**Texte à lire**
========================
Civil war

méta-repor­tage effré­né d’Alex Garland, 2024

Quatre jour­na­listes partent en Excursion. Ils sont à New York, ils visent Washington. Une petite balade de cinq heures ? Non, une épo­pée. L’armée loya­liste pro­tège la capi­tale de toute arri­vée, sur­tout d’un jour­na­liste — il ris­que­rait de remettre en ques­tion le nar­ra­tif pré­si­den­tiel selon lequel la guerre civile va bien­tôt se ter­mi­ner par l’é­cra­se­ment des fac­tions séces­sion­nistes. C’est donc un tra­jet de près de 1500 km qui doit leur per­mettre de contour­ner le Maryland et de reve­nir via Charlottesville en pro­fi­tant de l’a­van­cée de l’Armée Occidentale (la coa­li­tion texano-californienne).

Pour Lee, pho­to­graphe de guerre recon­nue, et Joel, rédac­teur expé­ri­men­té, c’est presque la rou­tine : cela fait deux décen­nies qu’ils couvrent tous les conflits de la pla­nète. La prin­ci­pale nou­veau­té, c’est de faire ça aux États-(dés)Unis. Mandatés par Reuters, ils espèrent arri­ver avant la prise de la Maison-Blanche et rêvent d’in­ter­vie­wer le pré­sident. Sammy, rédac­teur pour le New York Times, est encore plus expé­ri­men­té : il a ser­vi de men­tor à Lee lors­qu’elle débu­tait. Il ne se voit plus cou­rir devant les balles jus­qu’au bureau ovale, mais il a bien l’in­ten­tion de suivre l’Armée occi­den­tale pour racon­ter sa pro­gres­sion. Et, squat­tant le siège arrière, il y a Jessie, qui a gran­di en regar­dant les pho­tos de Lee, a récu­pé­ré les FE2 qui traî­naient chez son père et découvre le tra­vail sur le terrain.

Les quatre personnages principaux de Civil War dans leur pachyderme
L’avantage, c’est qu’on a de la place. L’inconvénient, c’est qu’il va fal­loir trou­ver de l’es­sence. — pho­to A24

Et puis, il y a les autres. Vous savez, l’en­fer, c’est les autres. Ceux qui pro­fitent de tenir une sta­tion-ser­vice pour racket­ter les pas­sants qui ont besoin d’es­sence1, ceux qui « se pro­tègent » en tirant sur tout ce qui arrive à por­tée de leur .30–06, ceux qui exé­cutent tout ce qui n’est pas assez blanc à leur goût, ceux qui veulent à tout prix buter le pré­sident, ceux qui en pro­fitent pour mener leurs propres règle­ments de comptes, ceux qui font tout pour igno­rer qu’il y a une guerre dans leur jar­din… mais aus­si ceux qui tentent de faire tour­ner un camp de réfu­giés ou de pro­té­ger les civils per­dus au milieu des combats.
========================
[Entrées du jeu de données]
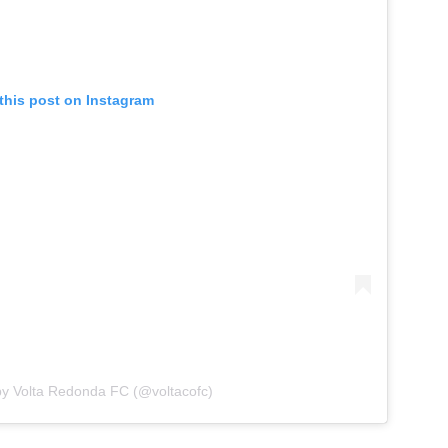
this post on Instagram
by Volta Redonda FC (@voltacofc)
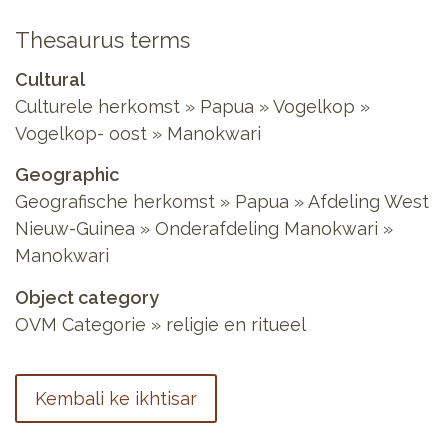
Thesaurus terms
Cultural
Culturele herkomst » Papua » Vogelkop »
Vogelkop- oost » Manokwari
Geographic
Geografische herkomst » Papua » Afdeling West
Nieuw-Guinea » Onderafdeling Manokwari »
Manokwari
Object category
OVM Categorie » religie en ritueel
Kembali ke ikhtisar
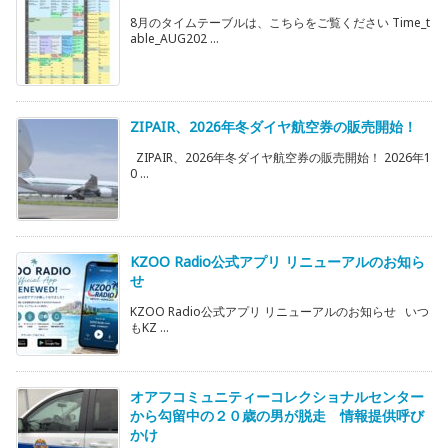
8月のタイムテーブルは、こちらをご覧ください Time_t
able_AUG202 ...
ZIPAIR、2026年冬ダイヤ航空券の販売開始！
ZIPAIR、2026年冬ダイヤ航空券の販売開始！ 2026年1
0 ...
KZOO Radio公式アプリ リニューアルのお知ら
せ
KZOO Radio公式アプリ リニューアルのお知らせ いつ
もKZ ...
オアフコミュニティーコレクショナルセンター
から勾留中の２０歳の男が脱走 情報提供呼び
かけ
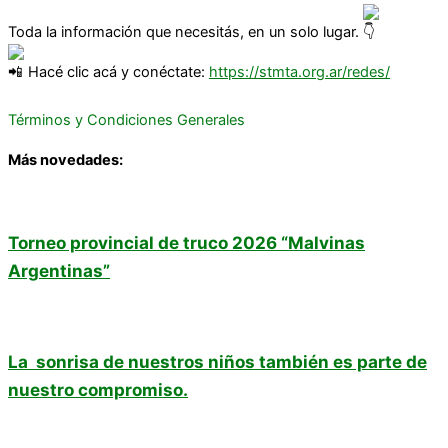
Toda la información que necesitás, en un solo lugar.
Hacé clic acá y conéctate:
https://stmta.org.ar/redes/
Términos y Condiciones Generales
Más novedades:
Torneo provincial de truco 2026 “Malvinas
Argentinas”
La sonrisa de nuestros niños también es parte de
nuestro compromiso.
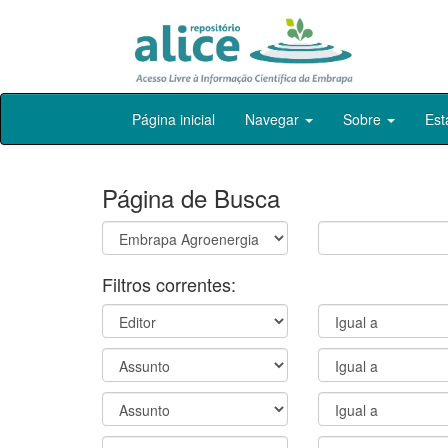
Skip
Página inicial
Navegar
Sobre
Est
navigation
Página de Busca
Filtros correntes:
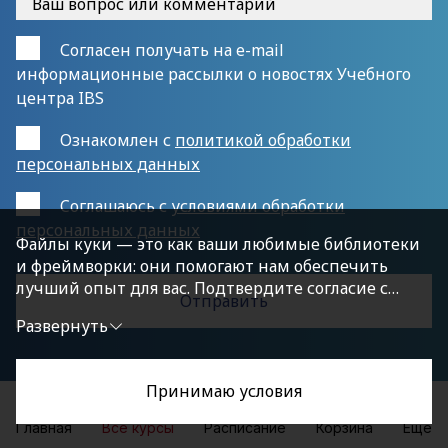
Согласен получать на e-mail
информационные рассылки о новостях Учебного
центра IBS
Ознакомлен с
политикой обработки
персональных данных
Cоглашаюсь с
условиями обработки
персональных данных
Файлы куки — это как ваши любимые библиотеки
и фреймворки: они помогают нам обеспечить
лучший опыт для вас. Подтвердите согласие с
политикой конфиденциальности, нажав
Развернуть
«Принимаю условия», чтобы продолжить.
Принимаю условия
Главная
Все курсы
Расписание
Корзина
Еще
========================
**Consigne 1**
Réécrivez la critique du film en commençant par « Et puis, il » et en allant jusqu'à « milieu des combats. ». Remplacez « civils » par « habitants ».
**Consigne 2**
Recopiez sans modification les lignes du listing, en commençant par la ligne qui contient « 8月のタイムテーブルは、こちらをご覧ください Time_t » et en allant jusqu'à la fin du listing, bornes comprises. N'incluez pas les images dans votre réponse.

**Corrigé 1**
Et puis, il y a les autres. Vous savez, l’en­fer, c’est les autres. Ceux qui pro­fitent de tenir une sta­tion-ser­vice pour racket­ter les pas­sants qui ont besoin d’es­sence1, ceux qui « se pro­tègent » en tirant sur tout ce qui arrive à por­tée de leur .30–06, ceux qui exé­cutent tout ce qui n’est pas assez blanc à leur goût, ceux qui veulent à tout prix buter le pré­sident, ceux qui en pro­fitent pour mener leurs propres règle­ments de comptes, ceux qui font tout pour igno­rer qu’il y a une guerre dans leur jar­din… mais aus­si ceux qui tentent de faire tour­ner un camp de réfu­giés ou de pro­té­ger les habitants per­dus au milieu des combats.

**Corrigé 2**
8月のタイムテーブルは、こちらをご覧ください Time_t
able_AUG202 ...
ZIPAIR、2026年冬ダイヤ航空券の販売開始！
ZIPAIR、2026年冬ダイヤ航空券の販売開始！ 2026年1
0 ...
KZOO Radio公式アプリ リニューアルのお知ら
せ
KZOO Radio公式アプリ リニューアルのお知らせ いつ
もKZ ...
オアフコミュニティーコレクショナルセンター
から勾留中の２０歳の男が脱走 情報提供呼び
かけ
Toda la información que necesitás, en un solo lugar.
Hacé clic acá y conéctate:
https://stmta.org.ar/redes/
Términos y Condiciones Generales
Más novedades:
Torneo provincial de truco 2026 “Malvinas
Argentinas”
La sonrisa de nuestros niños también es parte de
nuestro compromiso.
Skip
Página inicial
Navegar
Sobre
Est
navigation
Página de Busca
Filtros correntes:
Согласен получать на e-mail
информационные рассылки о новостях Учебного
центра IBS
Ознакомлен с
политикой обработки
персональных данных
Cоглашаюсь с
условиями обработки
персональных данных
Файлы куки — это как ваши любимые библиотеки
и фреймворки: они помогают нам обеспечить
лучший опыт для вас. Подтвердите согласие с
политикой конфиденциальности, нажав
Развернуть
«Принимаю условия», чтобы продолжить.
Принимаю условия
Главная
Все курсы
Расписание
Корзина
Еще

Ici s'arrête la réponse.